In spring 2005, I asked undergraduate students in my class, A Holistic Approach to Healing, to complete a personal holistic assessment questionnaire. The assessment asks students to evaluate their emotional, physical, spiritual, mental, and environmental wellness. It also asks how satisfied they feel in their current life situation. Only three out of thirty-three students responded that they felt personally connected or grounded in their college experience. The other thirty students wanted to talk about feeling unsettled – which we did.

Then, I told my students the story of my adventure in Ecuador, to capture their interest and generate discussion about the possibilities of healing from different cultural perspectives. As I told the scorpion story, I opened a passageway for some students to reveal that they experience the world, including learning, through ways of knowing that they do not always feel able, or encouraged, to discuss. They described ways of knowing similar to what I described as the inner guidance I experienced in Ecuador.

This does not necessarily mean those experiencing such inner ways of knowing are more intuitive. However, based on a theory by early twentieth century psychiatrist, Carl Jung, those that strongly experience such inner ways of knowing, may experience situations first, and primarily, through a noncognitive lens. Such noncognitive lenses include sensing, intuiting, or feeling. The class discussion that followed was about the relief students felt in being able to acknowledge, and have respected, unique ways of knowing.

I grew up believing that learning was about memorizing, about how well you could use your logical, rational brain, and about how well you could manipulate the system. My grades in school were very good, but I was haunted by the fact that I learned most productively and with a greater sense of satisfaction when I allowed other parts of myself to be engaged in the process of learning. I gave up talking with adults (such as the nuns whose classes I sat in for nine years) about it because when I did, I was labeled eccentric, artsy, new age – none of which felt very positive. And so at an early age I quickly learned to keep quiet and adapt to the system. As a result, I felt alienated from what I perceived as the normal way of being and learning.

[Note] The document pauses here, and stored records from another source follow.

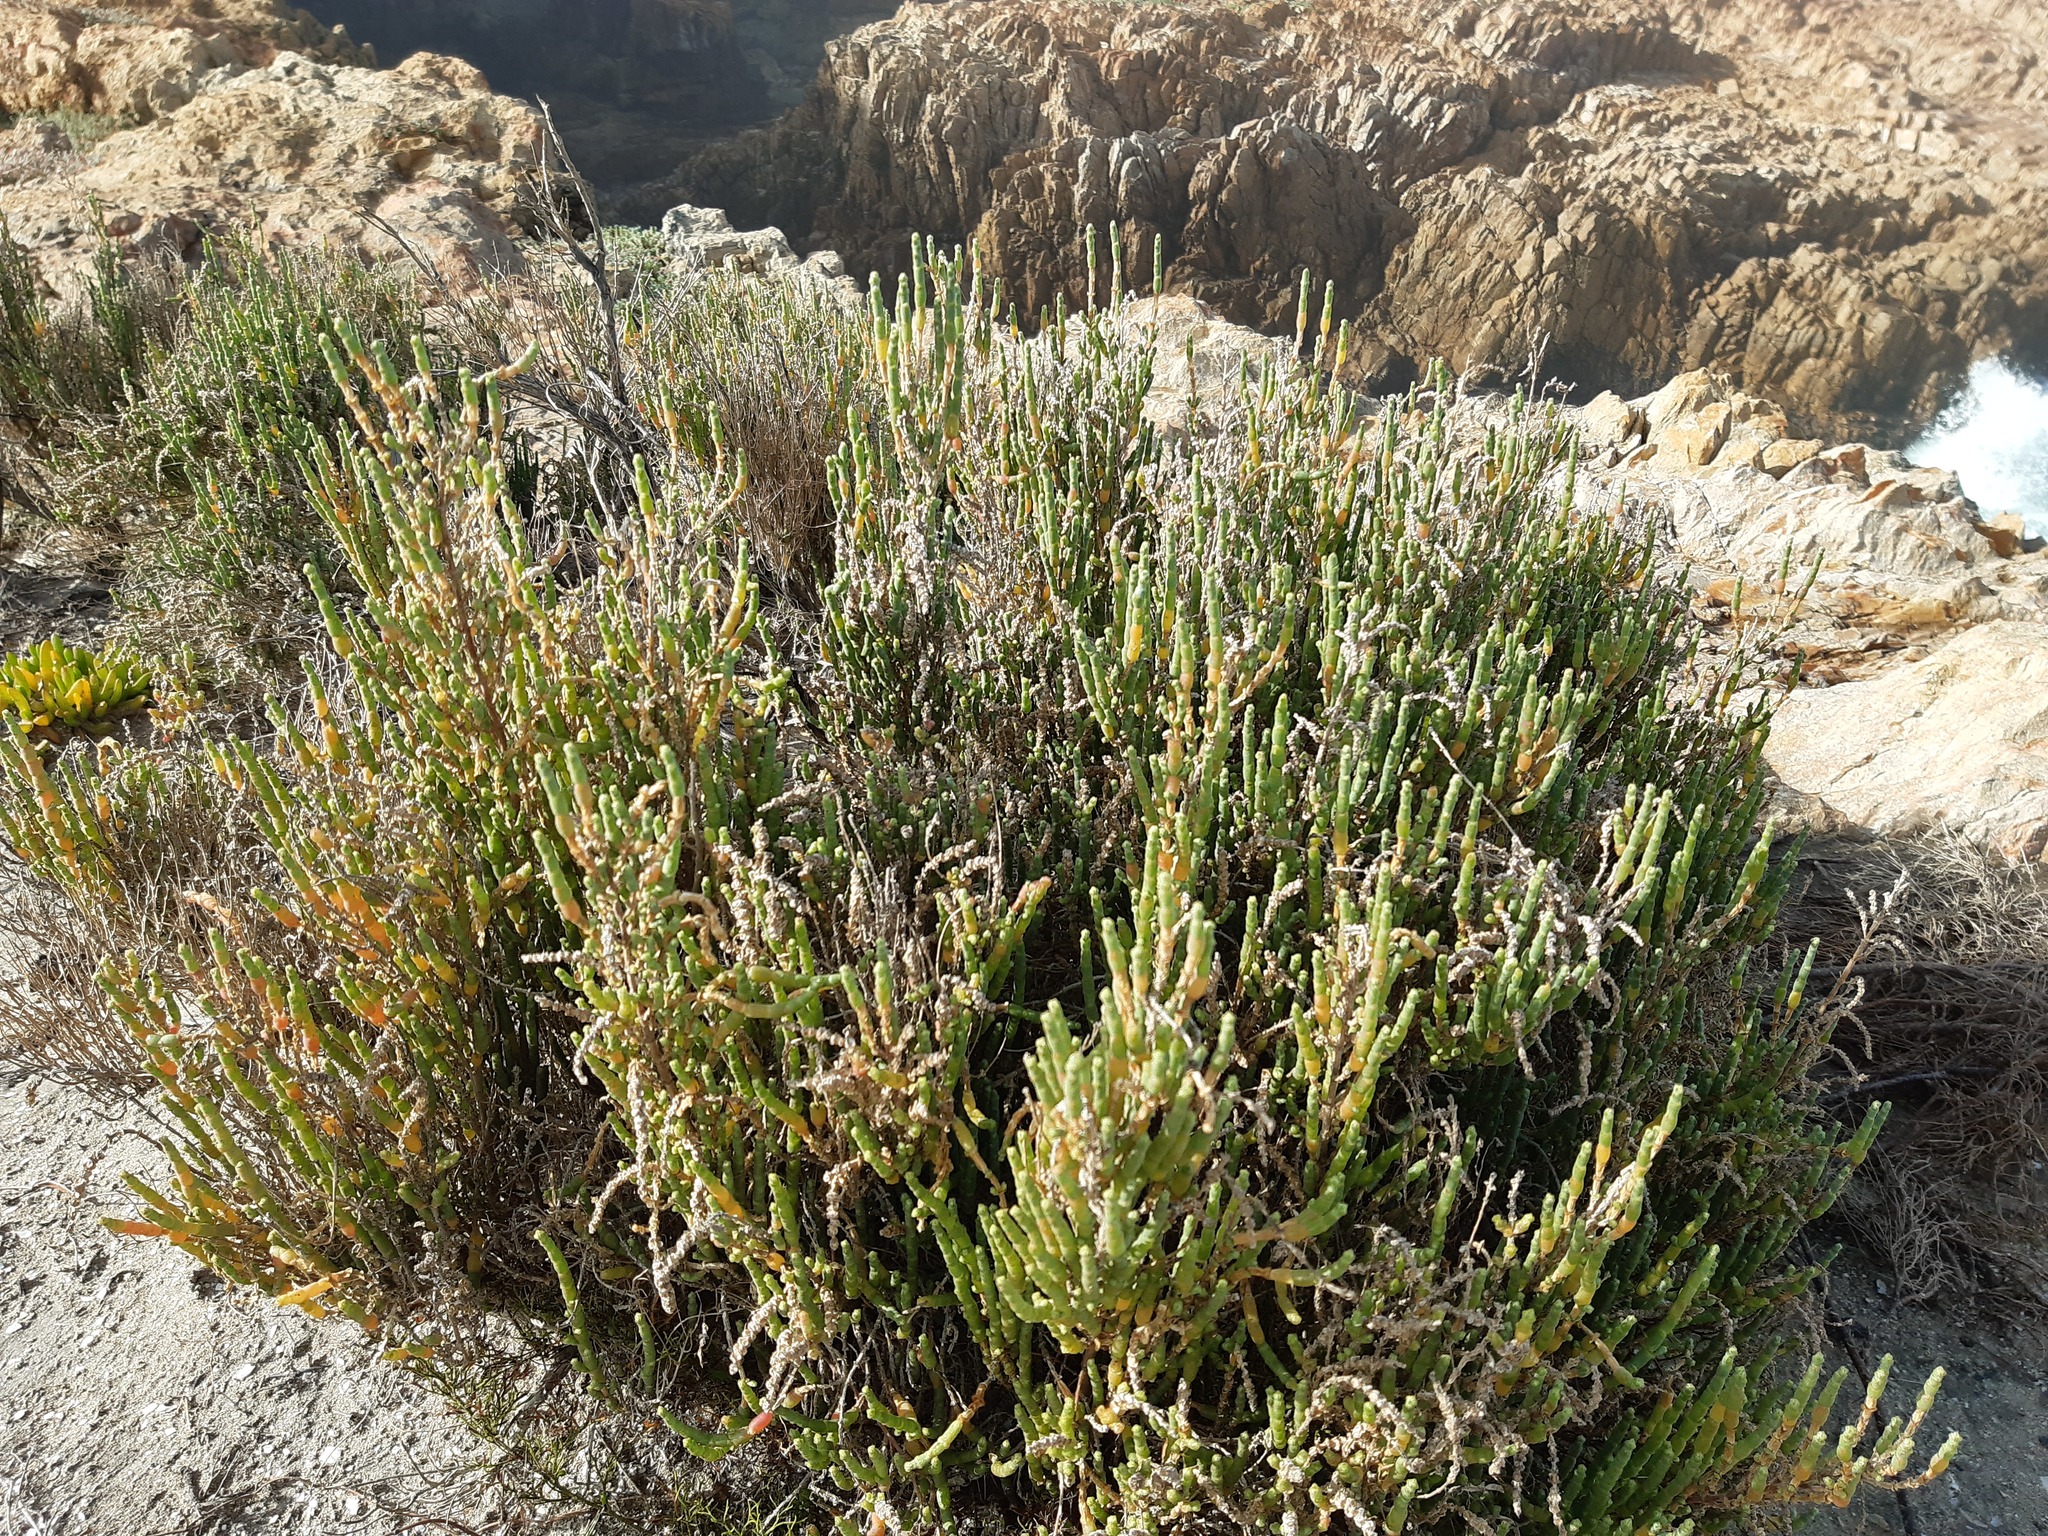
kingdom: Plantae
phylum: Tracheophyta
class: Magnoliopsida
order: Caryophyllales
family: Amaranthaceae
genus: Salicornia
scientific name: Salicornia littorea
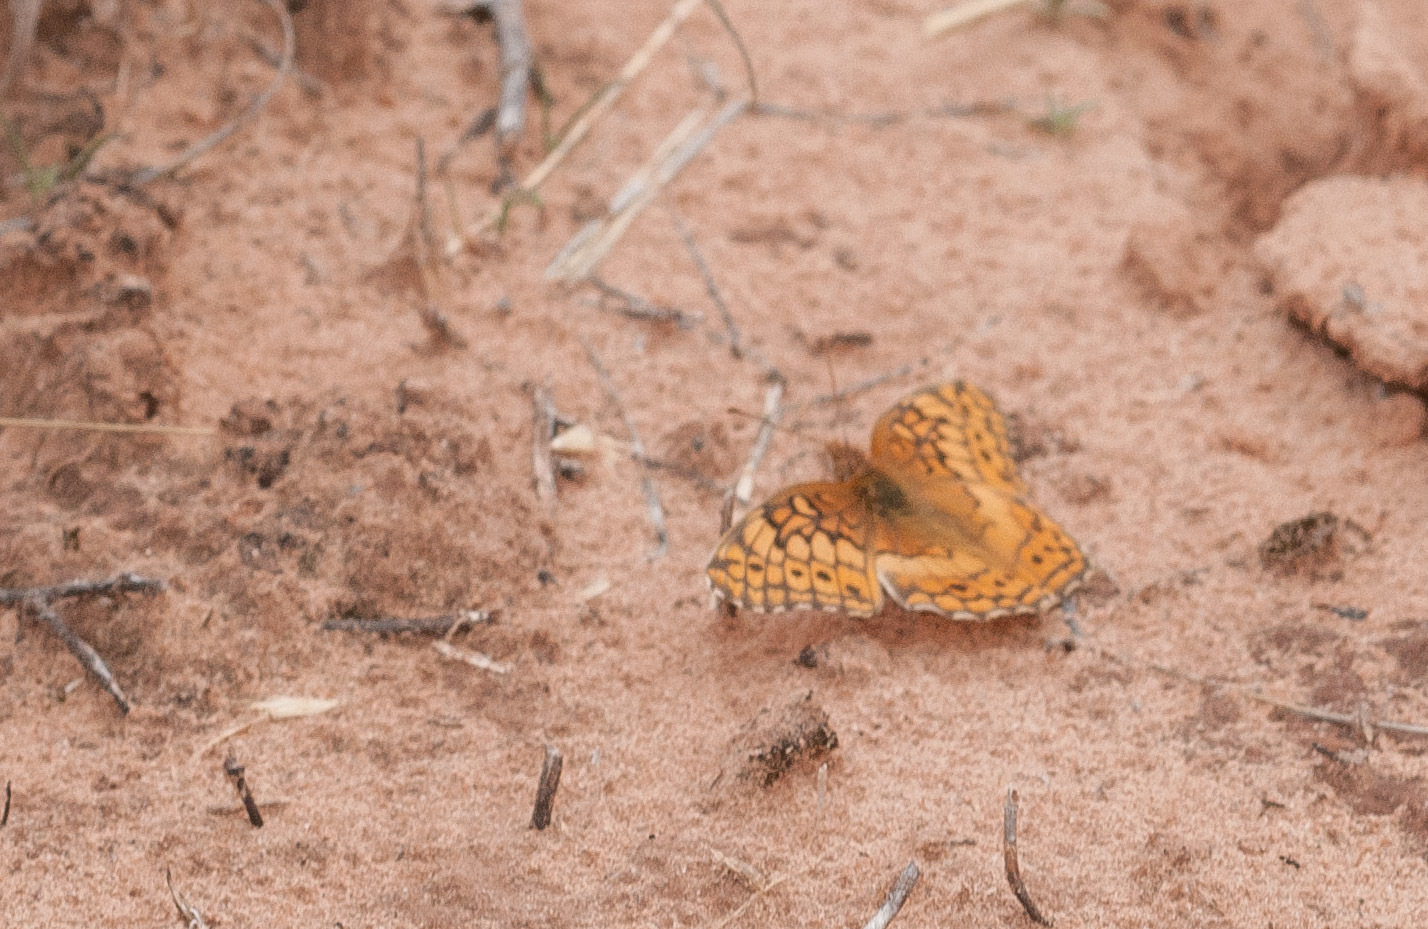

When I was an undergraduate this quiet adaptation of my inner voice, gently but powerfully surfaced. On a beautiful fall day, as I was standing outside one of the many brick buildings at Keene State College, in 1981, I was struck by a sense, an inner pull, to major in psychology. I went directly to my adviser’s office. I was excited to have settled on a major that felt perfect for me. His response was “What will you do with that?” All the old messages reinforcing my unique way of processing and making decisions came flooding back. I saw my adviser as more of an authority on my life than my internal authority. I declared my major, nutrition, and once again buried my inner voice.

I received an undergraduate and master’s degree in human services and nutrition. I entered the workforce. Throughout my first career in healthcare I was met with continued resistance to my unique worldview, to questions about treating the whole person instead of the illness (this was the 1980s and the wellness movement was just starting to emerge). I was labeled a “hippie”. My contributions were respected as long as I played within the conservative western approach to healthcare and didn’t challenge those views. At the time, the views of many in the western medical establishment included believing that the body is separate from the mind, separate from the spirit, and separate from emotions. I could not work within that philosophical model. It was at that point that I decided to pursue a second graduate degree in transpersonal psychology.